====== Data for this task

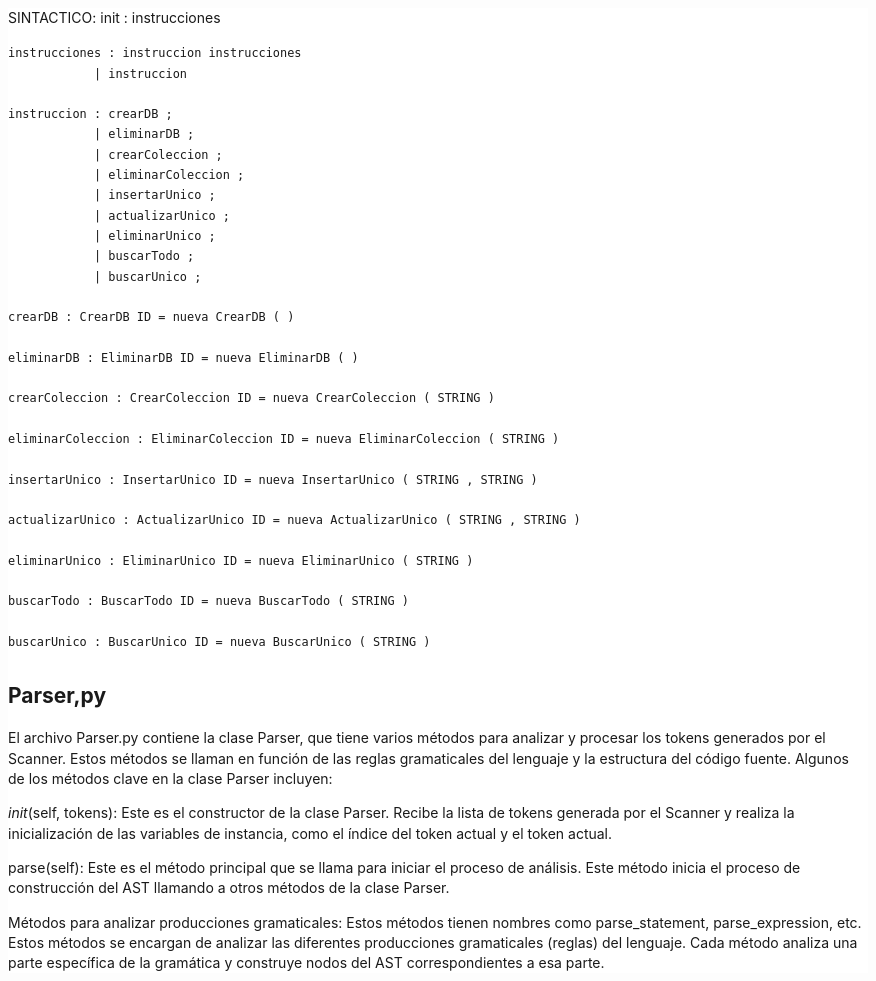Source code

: SINTACTICO:
    init : instrucciones

    instrucciones : instruccion instrucciones
                | instruccion

    instruccion : crearDB ;
                | eliminarDB ; 
                | crearColeccion ;
                | eliminarColeccion ;
                | insertarUnico ;
                | actualizarUnico ;
                | eliminarUnico ;
                | buscarTodo ;
                | buscarUnico ;

    crearDB : CrearDB ID = nueva CrearDB ( )

    eliminarDB : EliminarDB ID = nueva EliminarDB ( )

    crearColeccion : CrearColeccion ID = nueva CrearColeccion ( STRING )

    eliminarColeccion : EliminarColeccion ID = nueva EliminarColeccion ( STRING )

    insertarUnico : InsertarUnico ID = nueva InsertarUnico ( STRING , STRING )

    actualizarUnico : ActualizarUnico ID = nueva ActualizarUnico ( STRING , STRING )

    eliminarUnico : EliminarUnico ID = nueva EliminarUnico ( STRING )

    buscarTodo : BuscarTodo ID = nueva BuscarTodo ( STRING )

    buscarUnico : BuscarUnico ID = nueva BuscarUnico ( STRING )
## Parser,py
El archivo Parser.py contiene la clase Parser, que tiene varios métodos para analizar y procesar los tokens generados por el Scanner. Estos métodos se llaman en función de las reglas gramaticales del lenguaje y la estructura del código fuente. Algunos de los métodos clave en la clase Parser incluyen:

_init_(self, tokens): Este es el constructor de la clase Parser. Recibe la lista de tokens generada por el Scanner y realiza la inicialización de las variables de instancia, como el índice del token actual y el token actual.

parse(self): Este es el método principal que se llama para iniciar el proceso de análisis. Este método inicia el proceso de construcción del AST llamando a otros métodos de la clase Parser.

Métodos para analizar producciones gramaticales: Estos métodos tienen nombres como parse_statement, parse_expression, etc. Estos métodos se encargan de analizar las diferentes producciones gramaticales (reglas) del lenguaje. Cada método analiza una parte específica de la gramática y construye nodos del AST correspondientes a esa parte.
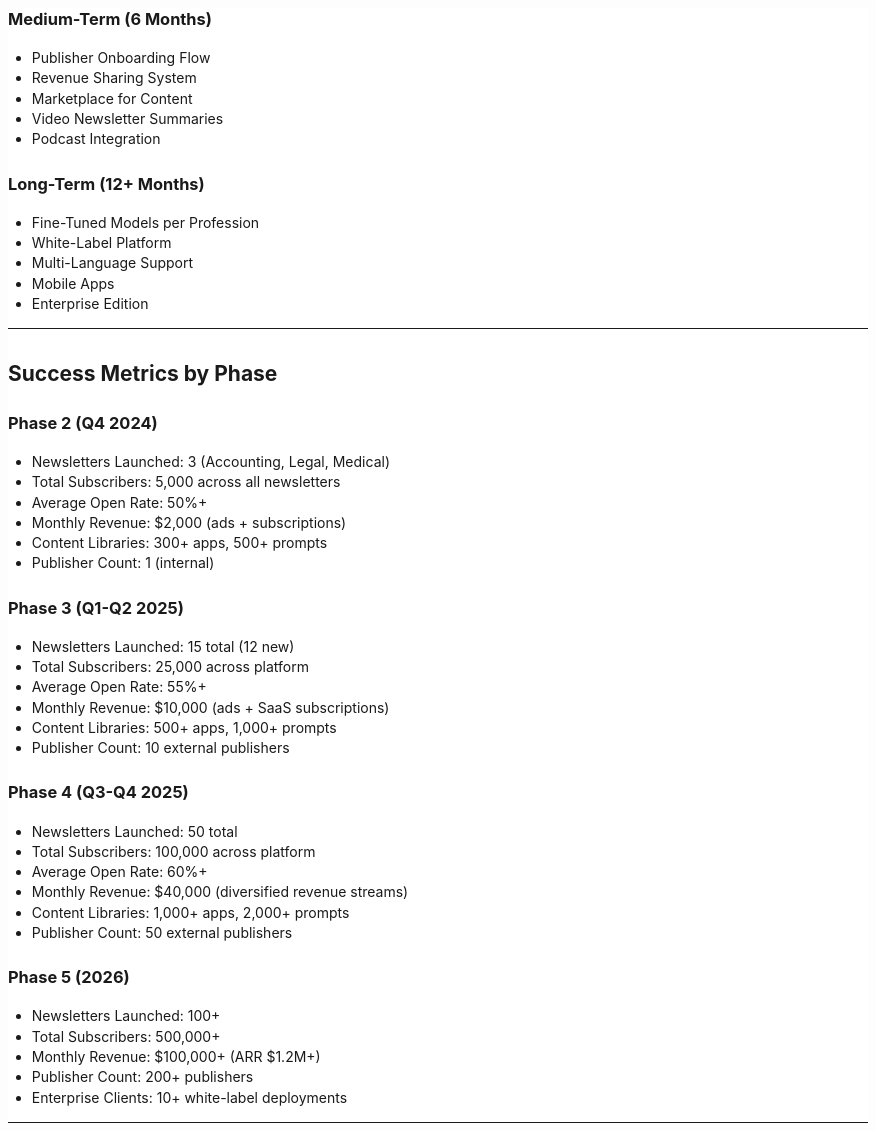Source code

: ### Medium-Term (6 Months)
- Publisher Onboarding Flow
- Revenue Sharing System
- Marketplace for Content
- Video Newsletter Summaries
- Podcast Integration

### Long-Term (12+ Months)
- Fine-Tuned Models per Profession
- White-Label Platform
- Multi-Language Support
- Mobile Apps
- Enterprise Edition

---

## Success Metrics by Phase

### Phase 2 (Q4 2024)
- Newsletters Launched: 3 (Accounting, Legal, Medical)
- Total Subscribers: 5,000 across all newsletters
- Average Open Rate: 50%+
- Monthly Revenue: $2,000 (ads + subscriptions)
- Content Libraries: 300+ apps, 500+ prompts
- Publisher Count: 1 (internal)

### Phase 3 (Q1-Q2 2025)
- Newsletters Launched: 15 total (12 new)
- Total Subscribers: 25,000 across platform
- Average Open Rate: 55%+
- Monthly Revenue: $10,000 (ads + SaaS subscriptions)
- Content Libraries: 500+ apps, 1,000+ prompts
- Publisher Count: 10 external publishers

### Phase 4 (Q3-Q4 2025)
- Newsletters Launched: 50 total
- Total Subscribers: 100,000 across platform
- Average Open Rate: 60%+
- Monthly Revenue: $40,000 (diversified revenue streams)
- Content Libraries: 1,000+ apps, 2,000+ prompts
- Publisher Count: 50 external publishers

### Phase 5 (2026)
- Newsletters Launched: 100+
- Total Subscribers: 500,000+
- Monthly Revenue: $100,000+ (ARR $1.2M+)
- Publisher Count: 200+ publishers
- Enterprise Clients: 10+ white-label deployments

---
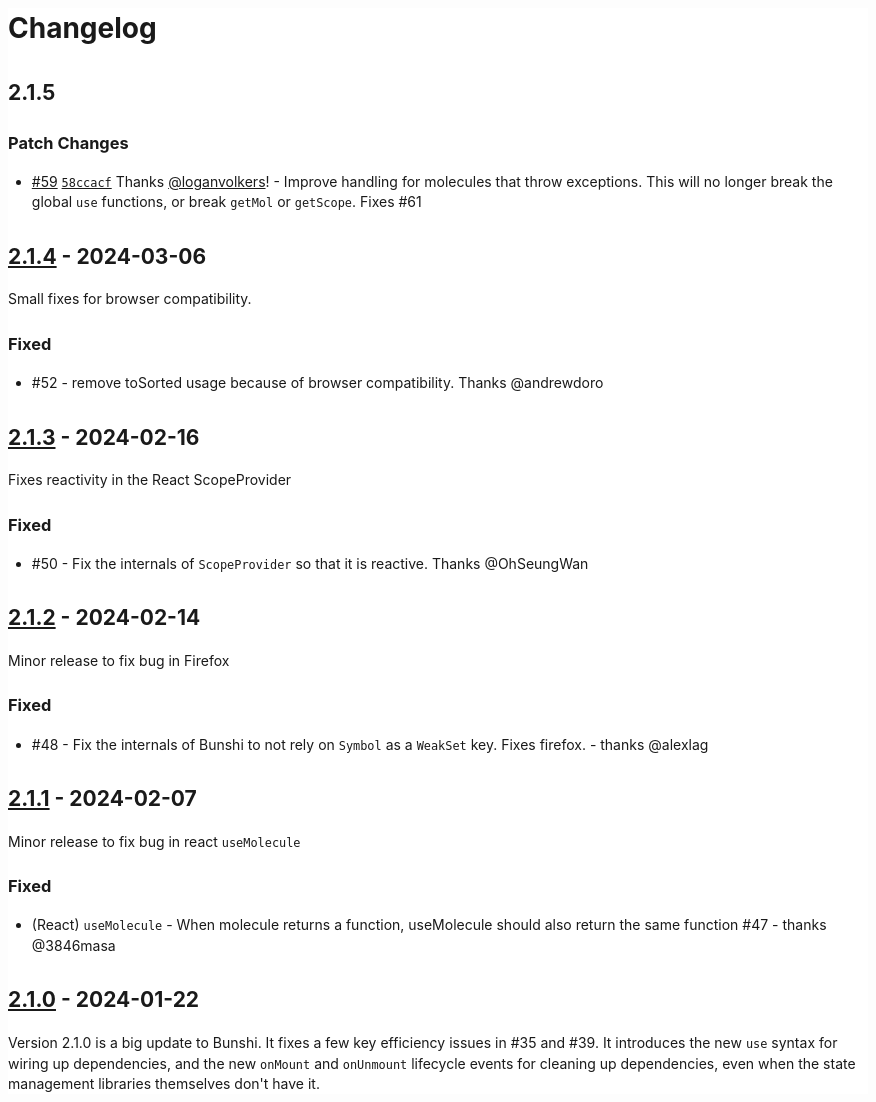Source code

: # Changelog

## 2.1.5

### Patch Changes

- [#59](https://github.com/saasquatch/bunshi/pull/59) [`58ccacf`](https://github.com/saasquatch/bunshi/commit/58ccacfacc19600ee019e3f399f05e404fb72bad) Thanks [@loganvolkers](https://github.com/loganvolkers)! - Improve handling for molecules that throw exceptions. This will no longer break the global `use` functions, or break `getMol` or `getScope`. Fixes #61

## [2.1.4] - 2024-03-06

Small fixes for browser compatibility.

### Fixed

- #52 - remove toSorted usage because of browser compatibility. Thanks @andrewdoro

## [2.1.3] - 2024-02-16

Fixes reactivity in the React ScopeProvider

### Fixed

- #50 - Fix the internals of `ScopeProvider` so that it is reactive. Thanks @OhSeungWan

## [2.1.2] - 2024-02-14

Minor release to fix bug in Firefox

### Fixed

- #48 - Fix the internals of Bunshi to not rely on `Symbol` as a `WeakSet` key. Fixes firefox. - thanks @alexlag

## [2.1.1] - 2024-02-07

Minor release to fix bug in react `useMolecule`

### Fixed

- (React) `useMolecule` - When molecule returns a function, useMolecule should also return the same function #47 - thanks @3846masa

## [2.1.0] - 2024-01-22

Version 2.1.0 is a big update to Bunshi. It fixes a few key efficiency issues in #35 and #39. It introduces
the new `use` syntax for wiring up dependencies, and the new `onMount` and `onUnmount` lifecycle events
for cleaning up dependencies, even when the state management libraries themselves don't have it.


[unreleased]: https://github.com/saasquatch/jotai-molecules/compare/v2.1.4...HEAD
[2.1.4]: https://github.com/saasquatch/jotai-molecules/releases/tag/v2.1.4
[2.1.3]: https://github.com/saasquatch/jotai-molecules/releases/tag/v2.1.3
[2.1.2]: https://github.com/saasquatch/jotai-molecules/releases/tag/v2.1.2
[2.1.1]: https://github.com/saasquatch/jotai-molecules/releases/tag/v2.1.1
[2.1.0]: https://github.com/saasquatch/jotai-molecules/releases/tag/v2.1.0
[2.1.0-rc.2]: https://github.com/saasquatch/jotai-molecules/releases/tag/v2.1.0-rc.2
[2.1.0-rc.1]: https://github.com/saasquatch/jotai-molecules/releases/tag/v2.1.0-rc.1
[2.0.2]: https://github.com/saasquatch/jotai-molecules/releases/tag/v2.0.2
[2.0.1]: https://github.com/saasquatch/jotai-molecules/releases/tag/v2.0.1
[2.0.0]: https://github.com/saasquatch/jotai-molecules/releases/tag/v2.0.0
[1.1.1]: https://github.com/saasquatch/jotai-molecules/releases/tag/v1.1.1
[1.1.0]: https://github.com/saasquatch/jotai-molecules/releases/tag/v1.1.0
[1.0.3]: https://github.com/saasquatch/jotai-molecules/releases/tag/v1.0.3
[1.0.2]: https://github.com/saasquatch/jotai-molecules/releases/tag/v1.0.2
[1.0.1]: https://github.com/saasquatch/jotai-molecules/releases/tag/v1.0.1
[1.0.0]: https://github.com/saasquatch/jotai-molecules/releases/tag/v1.0.0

============

▸ Assignment: What is needed is one number, the count of lines in the listing above that contain the word "nueva".

▸ Response area: 9